With the makeup of the Jets’ personnel, I could envision a handful of 22 packages mixed in this season. They are relatively light at wide receiver, they have a fullback, and they are deep at both tight end and running back. With all of those things in mind, perhaps Hackett boosts their 22 personnel usage to 1-2%.

6 offensive linemen

  • 2022 Broncos: 0.3% (28th)
  • 2021 Packers: 0.0% (31st)
  • 2020 Packers: 0.8% (22nd)
  • 2019 Packers: 0.9% (25th)
  • 2018 Jaguars: 2.0% (18th)
  • 2017 Jaguars: 2.1% (16th)
  • 2022 Jets: 0.3% (27th)
  • 2022 NFL average: 4.5%

Hackett’s teams have consistently strayed away from 6 OL packages. All signs indicate that will continue in 2023. The Jets never appeared to test out 6 OL packages in training camp (as far as we know) and they didn’t show interest in trying it during the preseason, either.

Other notes

For the most part, Hackett’s teams have hardly ever used 10 personnel or 20 personnel – sometimes never using it in an entire season. However, there are a couple of exceptions.

In 2021, the Packers ranked fourth in 10 personnel usage rate at 5.2%. This stands out as a massive outlier considering Hackett’s teams did not use the package a single time in 2022, 2020, or 2019.

It wasn’t the first time Hackett’s team ranked that high in 10 personnel, though. The 2018 Jaguars were also fourth at 2.9%.

Hackett liked to use unorthodox packages with that 2018 Jaguars team. The same year, he ranked fourth in 20 personnel usage at 1.6%. His teams never used it more than 0.5% of the time in any other season since 2017.

Overall conclusions

In most areas, the personnel usage rates of Hackett’s teams have remained fairly consistent over the years, painting an accurate picture of what to expect from the Jets in 2023.

When you also consider that the Jets’ skill-position unit is built in an ideal way to match the tendencies we’ve seen from Hackett’s previous teams, I think there is a good chance we will see the Jets match those tendencies. Expect to see below-average 11 personnel usage (though it’s still used over half of the time) and above-average usage of heavier personnel packages, particularly 12 personnel.

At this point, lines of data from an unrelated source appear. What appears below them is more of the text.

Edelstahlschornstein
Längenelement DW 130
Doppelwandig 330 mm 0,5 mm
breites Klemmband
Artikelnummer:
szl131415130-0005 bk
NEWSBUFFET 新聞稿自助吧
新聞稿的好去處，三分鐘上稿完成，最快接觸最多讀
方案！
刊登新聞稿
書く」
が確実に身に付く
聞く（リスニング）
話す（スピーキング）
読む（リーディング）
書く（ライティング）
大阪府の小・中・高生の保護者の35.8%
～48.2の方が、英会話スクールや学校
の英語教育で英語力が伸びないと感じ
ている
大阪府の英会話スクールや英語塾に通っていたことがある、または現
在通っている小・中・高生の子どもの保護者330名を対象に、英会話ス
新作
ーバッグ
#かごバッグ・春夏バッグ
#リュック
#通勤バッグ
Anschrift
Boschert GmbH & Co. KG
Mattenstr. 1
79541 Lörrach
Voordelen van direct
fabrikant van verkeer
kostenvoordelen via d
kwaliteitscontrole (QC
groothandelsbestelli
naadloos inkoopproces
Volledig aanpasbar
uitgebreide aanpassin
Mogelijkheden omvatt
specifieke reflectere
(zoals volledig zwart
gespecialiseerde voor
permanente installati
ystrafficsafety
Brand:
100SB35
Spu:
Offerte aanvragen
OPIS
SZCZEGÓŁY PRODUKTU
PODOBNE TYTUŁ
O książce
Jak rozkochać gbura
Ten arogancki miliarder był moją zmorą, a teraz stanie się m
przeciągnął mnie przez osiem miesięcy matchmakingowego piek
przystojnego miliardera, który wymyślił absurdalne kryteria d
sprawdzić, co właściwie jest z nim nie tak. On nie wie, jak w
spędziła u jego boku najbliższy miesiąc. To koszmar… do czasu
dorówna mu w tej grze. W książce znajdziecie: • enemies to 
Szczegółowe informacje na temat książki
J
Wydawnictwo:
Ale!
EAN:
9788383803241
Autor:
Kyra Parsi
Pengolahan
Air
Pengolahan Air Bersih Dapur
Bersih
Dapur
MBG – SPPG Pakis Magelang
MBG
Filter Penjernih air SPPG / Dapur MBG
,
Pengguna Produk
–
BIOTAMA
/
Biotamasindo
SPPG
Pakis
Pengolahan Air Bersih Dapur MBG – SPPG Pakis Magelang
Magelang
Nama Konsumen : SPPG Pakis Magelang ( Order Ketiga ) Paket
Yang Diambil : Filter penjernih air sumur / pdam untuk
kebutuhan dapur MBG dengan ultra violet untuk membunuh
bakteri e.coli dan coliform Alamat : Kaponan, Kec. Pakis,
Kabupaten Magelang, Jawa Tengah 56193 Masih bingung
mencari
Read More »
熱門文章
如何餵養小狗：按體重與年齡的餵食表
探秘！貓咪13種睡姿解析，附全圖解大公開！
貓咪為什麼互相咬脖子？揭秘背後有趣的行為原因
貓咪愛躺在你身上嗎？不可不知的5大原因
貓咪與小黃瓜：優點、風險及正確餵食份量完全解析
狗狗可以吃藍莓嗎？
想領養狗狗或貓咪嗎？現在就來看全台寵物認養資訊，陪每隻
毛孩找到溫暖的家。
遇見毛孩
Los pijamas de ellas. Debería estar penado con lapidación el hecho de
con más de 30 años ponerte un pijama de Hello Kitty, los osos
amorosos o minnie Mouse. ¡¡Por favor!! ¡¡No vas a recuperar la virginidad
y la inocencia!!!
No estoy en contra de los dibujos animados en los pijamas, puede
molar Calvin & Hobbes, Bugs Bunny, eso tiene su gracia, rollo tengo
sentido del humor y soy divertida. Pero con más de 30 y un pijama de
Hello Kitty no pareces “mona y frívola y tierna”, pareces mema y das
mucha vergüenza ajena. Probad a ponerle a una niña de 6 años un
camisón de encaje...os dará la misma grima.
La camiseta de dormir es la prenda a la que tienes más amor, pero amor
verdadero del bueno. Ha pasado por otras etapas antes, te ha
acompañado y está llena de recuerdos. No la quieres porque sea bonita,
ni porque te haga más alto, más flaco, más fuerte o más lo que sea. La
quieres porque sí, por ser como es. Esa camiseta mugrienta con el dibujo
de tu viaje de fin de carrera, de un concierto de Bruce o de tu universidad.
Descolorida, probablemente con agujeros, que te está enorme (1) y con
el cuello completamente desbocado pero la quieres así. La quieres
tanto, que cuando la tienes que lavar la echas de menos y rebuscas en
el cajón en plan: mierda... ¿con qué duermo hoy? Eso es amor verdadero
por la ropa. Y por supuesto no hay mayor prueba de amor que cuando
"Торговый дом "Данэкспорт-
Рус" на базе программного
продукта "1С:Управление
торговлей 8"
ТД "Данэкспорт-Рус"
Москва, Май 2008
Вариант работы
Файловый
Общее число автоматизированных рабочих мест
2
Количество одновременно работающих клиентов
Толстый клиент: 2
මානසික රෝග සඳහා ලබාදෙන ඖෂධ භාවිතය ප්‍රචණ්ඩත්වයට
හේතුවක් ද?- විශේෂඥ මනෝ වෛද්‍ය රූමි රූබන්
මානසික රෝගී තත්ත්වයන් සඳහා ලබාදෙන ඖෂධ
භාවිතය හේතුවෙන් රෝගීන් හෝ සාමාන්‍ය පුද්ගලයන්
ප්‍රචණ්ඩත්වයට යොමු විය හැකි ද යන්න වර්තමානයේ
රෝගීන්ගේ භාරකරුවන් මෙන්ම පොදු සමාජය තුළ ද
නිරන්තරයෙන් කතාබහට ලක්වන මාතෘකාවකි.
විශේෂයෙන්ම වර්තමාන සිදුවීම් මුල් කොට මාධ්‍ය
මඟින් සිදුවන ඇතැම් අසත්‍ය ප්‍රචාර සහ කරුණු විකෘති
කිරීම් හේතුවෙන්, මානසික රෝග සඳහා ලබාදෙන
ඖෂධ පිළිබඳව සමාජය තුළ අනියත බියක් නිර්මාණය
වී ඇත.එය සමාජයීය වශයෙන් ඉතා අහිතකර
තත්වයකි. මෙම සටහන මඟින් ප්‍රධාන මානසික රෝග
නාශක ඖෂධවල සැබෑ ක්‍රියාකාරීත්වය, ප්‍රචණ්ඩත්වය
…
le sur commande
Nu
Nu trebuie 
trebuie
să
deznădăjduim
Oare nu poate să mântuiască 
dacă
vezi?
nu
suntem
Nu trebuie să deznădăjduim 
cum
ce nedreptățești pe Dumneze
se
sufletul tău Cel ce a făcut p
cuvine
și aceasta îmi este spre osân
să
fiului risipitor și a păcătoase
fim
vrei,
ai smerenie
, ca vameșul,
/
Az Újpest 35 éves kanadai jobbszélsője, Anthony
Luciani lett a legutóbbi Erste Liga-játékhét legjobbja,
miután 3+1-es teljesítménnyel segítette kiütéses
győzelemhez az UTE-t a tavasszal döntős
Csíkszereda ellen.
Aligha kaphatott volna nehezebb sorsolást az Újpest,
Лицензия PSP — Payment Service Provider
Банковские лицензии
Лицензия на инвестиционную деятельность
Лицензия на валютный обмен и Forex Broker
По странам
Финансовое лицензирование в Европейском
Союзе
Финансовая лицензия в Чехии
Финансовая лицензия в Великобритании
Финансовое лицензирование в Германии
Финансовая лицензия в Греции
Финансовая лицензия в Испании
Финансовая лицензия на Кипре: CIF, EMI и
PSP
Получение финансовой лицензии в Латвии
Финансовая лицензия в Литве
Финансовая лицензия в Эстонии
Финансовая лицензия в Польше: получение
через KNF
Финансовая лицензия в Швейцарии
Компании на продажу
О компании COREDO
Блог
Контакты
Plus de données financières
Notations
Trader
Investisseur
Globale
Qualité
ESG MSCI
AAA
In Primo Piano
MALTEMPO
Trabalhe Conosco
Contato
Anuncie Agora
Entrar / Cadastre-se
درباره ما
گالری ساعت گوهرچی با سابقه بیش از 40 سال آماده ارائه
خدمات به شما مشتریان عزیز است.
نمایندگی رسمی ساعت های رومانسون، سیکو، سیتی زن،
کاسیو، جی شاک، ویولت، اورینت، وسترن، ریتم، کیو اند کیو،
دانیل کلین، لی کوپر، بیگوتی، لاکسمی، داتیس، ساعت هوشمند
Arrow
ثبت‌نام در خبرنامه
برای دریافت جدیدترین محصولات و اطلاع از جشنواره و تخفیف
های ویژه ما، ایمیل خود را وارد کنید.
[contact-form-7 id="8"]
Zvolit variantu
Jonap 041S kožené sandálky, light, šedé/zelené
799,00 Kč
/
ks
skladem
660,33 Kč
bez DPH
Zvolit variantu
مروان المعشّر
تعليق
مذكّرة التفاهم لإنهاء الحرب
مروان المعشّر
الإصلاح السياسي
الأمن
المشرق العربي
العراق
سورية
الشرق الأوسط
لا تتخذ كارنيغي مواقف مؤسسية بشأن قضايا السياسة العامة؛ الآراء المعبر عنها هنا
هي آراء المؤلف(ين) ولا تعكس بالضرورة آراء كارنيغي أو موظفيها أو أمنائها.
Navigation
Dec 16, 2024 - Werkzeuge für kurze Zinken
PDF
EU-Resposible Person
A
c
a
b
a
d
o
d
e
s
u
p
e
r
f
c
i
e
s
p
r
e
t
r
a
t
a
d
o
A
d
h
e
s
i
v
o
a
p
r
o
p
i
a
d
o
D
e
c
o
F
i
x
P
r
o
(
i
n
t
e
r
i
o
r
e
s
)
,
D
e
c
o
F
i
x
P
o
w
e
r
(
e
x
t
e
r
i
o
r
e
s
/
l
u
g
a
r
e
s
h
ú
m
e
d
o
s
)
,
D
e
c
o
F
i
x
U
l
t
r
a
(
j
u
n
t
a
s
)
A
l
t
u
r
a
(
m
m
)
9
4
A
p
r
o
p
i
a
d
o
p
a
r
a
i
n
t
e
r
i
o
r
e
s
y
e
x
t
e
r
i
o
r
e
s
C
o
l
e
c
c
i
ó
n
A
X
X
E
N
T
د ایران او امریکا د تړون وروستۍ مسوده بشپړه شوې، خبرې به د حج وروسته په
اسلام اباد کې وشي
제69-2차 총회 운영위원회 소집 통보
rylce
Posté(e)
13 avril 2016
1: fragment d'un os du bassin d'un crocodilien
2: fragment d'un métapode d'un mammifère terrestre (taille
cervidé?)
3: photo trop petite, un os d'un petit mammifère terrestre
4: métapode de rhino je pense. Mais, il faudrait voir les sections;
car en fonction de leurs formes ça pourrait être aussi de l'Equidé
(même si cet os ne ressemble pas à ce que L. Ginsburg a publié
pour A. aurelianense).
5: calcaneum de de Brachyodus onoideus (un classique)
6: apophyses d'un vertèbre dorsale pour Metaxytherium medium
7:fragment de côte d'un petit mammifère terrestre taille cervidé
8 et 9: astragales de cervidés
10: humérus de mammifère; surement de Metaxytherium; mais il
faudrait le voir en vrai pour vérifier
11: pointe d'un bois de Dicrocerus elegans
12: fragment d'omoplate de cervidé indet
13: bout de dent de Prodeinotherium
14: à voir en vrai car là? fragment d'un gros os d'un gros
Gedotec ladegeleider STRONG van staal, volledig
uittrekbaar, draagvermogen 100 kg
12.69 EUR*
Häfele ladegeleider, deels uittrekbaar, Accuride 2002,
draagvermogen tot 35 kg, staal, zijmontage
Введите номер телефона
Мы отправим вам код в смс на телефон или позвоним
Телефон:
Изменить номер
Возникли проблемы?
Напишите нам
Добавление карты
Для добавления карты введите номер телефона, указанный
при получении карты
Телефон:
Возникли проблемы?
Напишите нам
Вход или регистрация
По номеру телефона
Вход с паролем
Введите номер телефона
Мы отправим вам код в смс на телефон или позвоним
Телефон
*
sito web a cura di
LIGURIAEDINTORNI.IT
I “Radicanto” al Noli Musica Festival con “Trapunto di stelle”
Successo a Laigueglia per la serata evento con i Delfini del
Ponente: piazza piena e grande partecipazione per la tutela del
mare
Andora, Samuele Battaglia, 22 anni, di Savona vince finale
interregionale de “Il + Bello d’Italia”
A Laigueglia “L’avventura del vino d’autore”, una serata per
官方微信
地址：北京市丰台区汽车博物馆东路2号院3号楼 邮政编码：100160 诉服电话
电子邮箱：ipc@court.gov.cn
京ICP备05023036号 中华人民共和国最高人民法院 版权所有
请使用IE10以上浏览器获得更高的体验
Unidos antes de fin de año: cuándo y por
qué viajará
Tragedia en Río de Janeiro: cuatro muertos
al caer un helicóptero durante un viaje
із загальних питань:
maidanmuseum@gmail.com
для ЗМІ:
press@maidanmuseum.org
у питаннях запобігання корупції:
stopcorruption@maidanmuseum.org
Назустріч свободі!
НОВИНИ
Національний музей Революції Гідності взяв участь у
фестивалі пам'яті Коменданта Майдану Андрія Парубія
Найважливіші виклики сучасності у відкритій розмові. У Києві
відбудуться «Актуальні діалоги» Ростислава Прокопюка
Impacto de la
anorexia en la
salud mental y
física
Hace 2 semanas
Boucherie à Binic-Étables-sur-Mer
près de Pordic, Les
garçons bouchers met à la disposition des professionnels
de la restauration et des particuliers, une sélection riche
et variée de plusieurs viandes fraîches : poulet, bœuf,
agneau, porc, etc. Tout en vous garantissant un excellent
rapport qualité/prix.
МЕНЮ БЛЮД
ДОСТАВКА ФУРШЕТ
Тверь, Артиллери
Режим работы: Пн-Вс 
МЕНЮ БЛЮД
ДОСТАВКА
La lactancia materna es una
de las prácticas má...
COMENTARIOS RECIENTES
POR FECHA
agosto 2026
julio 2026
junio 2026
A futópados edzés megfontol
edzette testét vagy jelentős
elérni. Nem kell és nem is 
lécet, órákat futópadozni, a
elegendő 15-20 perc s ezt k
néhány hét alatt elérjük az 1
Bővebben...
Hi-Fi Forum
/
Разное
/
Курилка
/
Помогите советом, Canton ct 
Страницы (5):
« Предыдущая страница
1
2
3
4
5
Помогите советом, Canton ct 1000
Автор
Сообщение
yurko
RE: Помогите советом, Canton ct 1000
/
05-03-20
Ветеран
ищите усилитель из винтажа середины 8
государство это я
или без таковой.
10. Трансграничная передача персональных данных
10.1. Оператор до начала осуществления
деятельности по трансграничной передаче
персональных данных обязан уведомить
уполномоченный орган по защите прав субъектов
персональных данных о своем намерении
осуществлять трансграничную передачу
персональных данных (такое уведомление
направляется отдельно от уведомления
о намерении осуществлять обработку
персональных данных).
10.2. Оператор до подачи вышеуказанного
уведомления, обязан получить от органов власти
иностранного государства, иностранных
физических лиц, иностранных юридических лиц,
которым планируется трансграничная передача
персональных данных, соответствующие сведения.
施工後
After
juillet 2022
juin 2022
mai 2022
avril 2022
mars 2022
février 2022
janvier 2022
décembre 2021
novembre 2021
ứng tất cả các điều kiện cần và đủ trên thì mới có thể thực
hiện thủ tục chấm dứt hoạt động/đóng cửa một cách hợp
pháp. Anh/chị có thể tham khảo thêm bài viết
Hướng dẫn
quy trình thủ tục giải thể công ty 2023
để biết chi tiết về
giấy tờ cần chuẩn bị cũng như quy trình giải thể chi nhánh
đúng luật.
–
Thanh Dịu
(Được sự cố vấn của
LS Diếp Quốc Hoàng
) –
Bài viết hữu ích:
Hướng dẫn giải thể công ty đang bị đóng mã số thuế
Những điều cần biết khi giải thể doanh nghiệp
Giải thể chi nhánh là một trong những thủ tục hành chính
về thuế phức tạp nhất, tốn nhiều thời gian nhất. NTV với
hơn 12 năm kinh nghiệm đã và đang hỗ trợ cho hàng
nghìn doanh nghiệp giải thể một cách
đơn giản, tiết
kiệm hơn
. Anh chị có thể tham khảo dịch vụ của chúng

Seen below are the average usage rates of Hackett’s teams over the past six years, along with the ranking each number would have held among all 32 teams in the 2022 regular season:

  • 11 personnel: 58.0% (21st)
  • 12 personnel: 22.1% (12th)
  • 21 personnel: 8.8% (11th)
  • 13 personnel: 4.7% (14th)
  • 22 personnel: 2.9% (10th)
  • 10 personnel: 1.4% (5th)
  • 6 OL: 1.0% (19th)
  • 20 personnel: 0.5% (5th)

This seems like a reasonable baseline of what to expect in 2023.

The main question is whether the Jets will maintain Hackett’s league-leading 12 personnel usage over the past two years. There’s certainly a chance that could happen, but considering the up-and-down nature of Hackett’s teams in this department over the past six years, the best guess is probably to take the average of all his teams.

11 personnel will certainly be the Jets’ primary package, as it is for most teams. However, they will likely use it slightly less often than most teams, allowing them to use multi-back and multi-TE packages at above-average rates.

Overall, though, I would expect to see a very good balance of the different personnel packages. Save for the recent 12 personnel spikes, Hackett’s teams have generally not shown an extreme favoring or distaste for any particular personnel package, and I think the Jets will continue that this year. While they will rank above average in some areas and below average in others, the differences will probably be too subtle for the average fan to notice without combing through the numbers.

Generally, Hackett’s teams have utilized some of the most well-balanced personnel distribution rates in the NFL. Consider this: over the past six years, Hackett’s lowest 11 personnel rate was 52.9% and his highest was 64.2%. In 2022 alone, 23 of the league’s 32 teams had an 11 personnel usage rate that was either below 52.9% or higher than 64.2%.

This shows you that Hackett’s teams have strictly remained in the middle when it comes to 11 personnel usage. He’s never stooped to the depths of extreme TE-loving teams like Baltimore and Atlanta or climbed to the heights of spread-centric offenses like Cincinnati and the LA Rams.

The Jets should have one of the league’s most balanced offenses in 2023 when it comes to personnel usage.